Upper School science faculty and department chair Karissa Baker taught the ASR course during Mandic’s junior year and worked with her on her project; Baker notes that Mandic was first inspired to study cosmology after taking SPA’s Space Science elective with Dr. Steve Heilig her sophomore year. “Dr. Heilig’s class inspired Mina to dig into cosmological research in the ASR course, and to connect with Dr. Claudia Scarlata [a cosmologist at the University of Minnesota] to act as a mentor for her research, says Baker. “Mina was remarkably independent in her project,” Baker adds, “and I was very impressed with how she took feedback, especially during the competition process in the spring of 2020. She was continually improving how she communicated her work to both experts in the field and the general public.”

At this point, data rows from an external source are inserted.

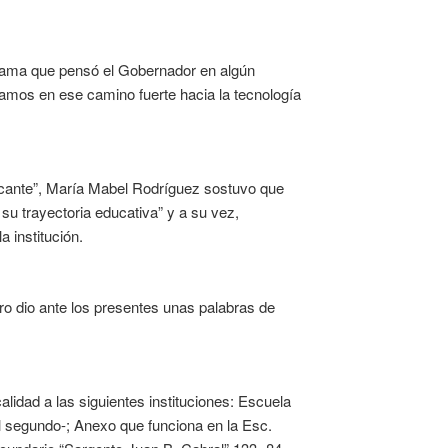
ograma que pensó el Gobernador en algún
amos en ese camino fuerte hacia la tecnología
ercante”, María Mabel Rodríguez sostuvo que
su trayectoria educativa” y a su vez,
a institución.
o dio ante los presentes unas palabras de
alidad a las siguientes instituciones: Escuela
l segundo-; Anexo que funciona en la Esc.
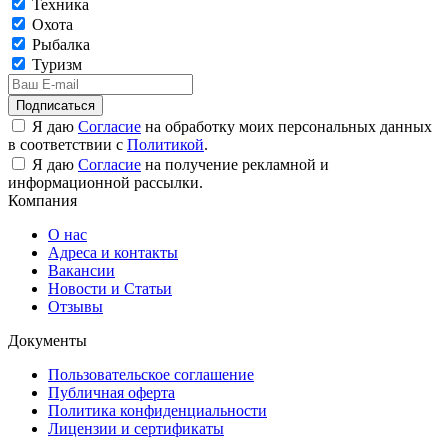
Техника
Охота
Рыбалка
Туризм
Подписаться
Я даю
Согласие
на обработку моих персональных данных
в соответствии с
Политикой
.
Я даю
Согласие
на получение рекламной и
информационной рассылки.
Компания
О нас
Адреса и контакты
Вакансии
Новости и Статьи
Отзывы
Документы
Пользовательское соглашение
Публичная оферта
Политика конфиденциальности
Лицензии и сертификаты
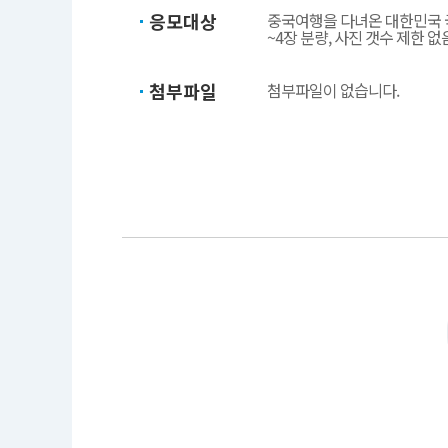
응모대상
중국여행을 다녀온 대한민국 국
~4장 분량, 사진 갯수 제한 없
첨부파일
첨부파일이 없습니다.
공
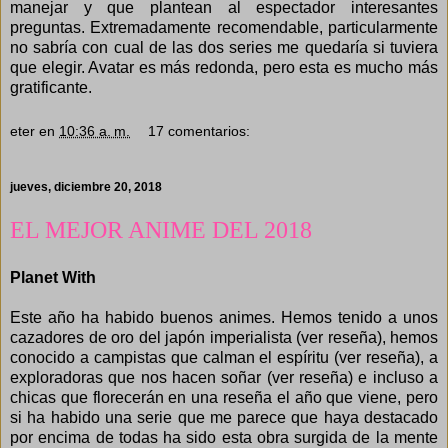
manejar y que plantean al espectador interesantes
preguntas. Extremadamente recomendable, particularmente
no sabría con cual de las dos series me quedaría si tuviera
que elegir. Avatar es más redonda, pero esta es mucho más
gratificante.
eter
en
10:36 a. m.
17 comentarios:
jueves, diciembre 20, 2018
EL MEJOR ANIME DEL 2018
Planet With
Este año ha habido buenos animes. Hemos tenido a unos
cazadores de oro del japón imperialista (
ver reseña
), hemos
conocido a campistas que calman el espíritu (
ver reseña
), a
exploradoras que nos hacen soñar (
ver reseña
) e incluso a
chicas que florecerán en una reseña el año que viene, pero
si ha habido una serie que me parece que haya destacado
por encima de todas ha sido esta obra surgida de la mente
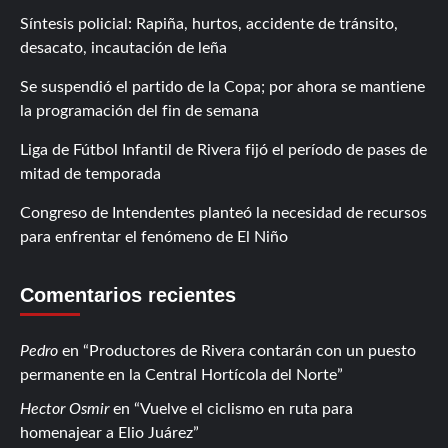
Síntesis policial: Rapiña, hurtos, accidente de tránsito,
desacato, incautación de leña
Se suspendió el partido de la Copa; por ahora se mantiene
la programación del fin de semana
Liga de Fútbol Infantil de Rivera fijó el período de pases de
mitad de temporada
Congreso de Intendentes planteó la necesidad de recursos
para enfrentar el fenómeno de El Niño
Comentarios recientes
Pedro
en
Productores de Rivera contarán con un puesto
permanente en la Central Hortícola del Norte
Hector Osmir
en
Vuelve el ciclismo en ruta para
homenajear a Elio Juárez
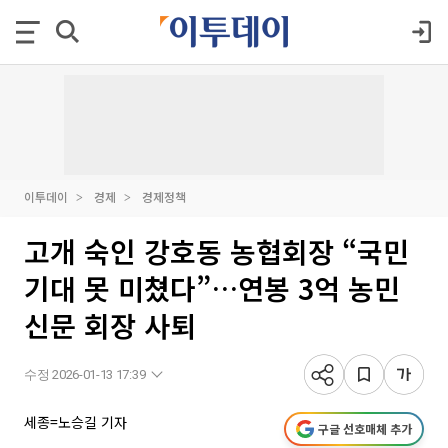
이투데이
경제
경제정책
고개 숙인 강호동 농협회장 “국민
기대 못 미쳤다”…연봉 3억 농민
신문 회장 사퇴
수정 2026-01-13 17:39
세종=노승길 기자
구글 선호매체 추가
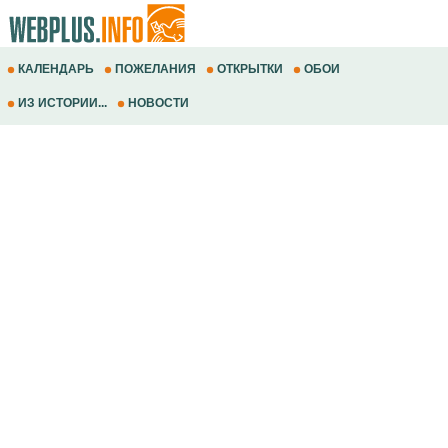
КАЛЕНДАРЬ
ПОЖЕЛАНИЯ
ОТКРЫТКИ
ОБОИ
ИЗ ИСТОРИИ...
НОВОСТИ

Mandic’s project earned multiple honors in the state, national, and international science fair competition process in 2020. She won one of five finalist spots for Minnesota students at ISEF, the International Science and Engineering Fair, as well as a major award at the Junior Science and Humanities Symposium. Mandic is the second ASR student in the last two years to have her work published in the Journal of Emerging Investigators; the ASR research of Nathan Sobotka ‘20 was published by the journal in the spring of 2020. “The process of submitting research to a peer-reviewed scientific journal, such as the Journal of Emerging Investigators, is truly a commitment,” Baker says, noting that Mandic worked on her submission for almost a year. “Mina learned a great deal from the detailed level of feedback she got from the peer reviewers, who are experts in their field, and also experienced first-hand how rigorous the scientific peer-review process is.”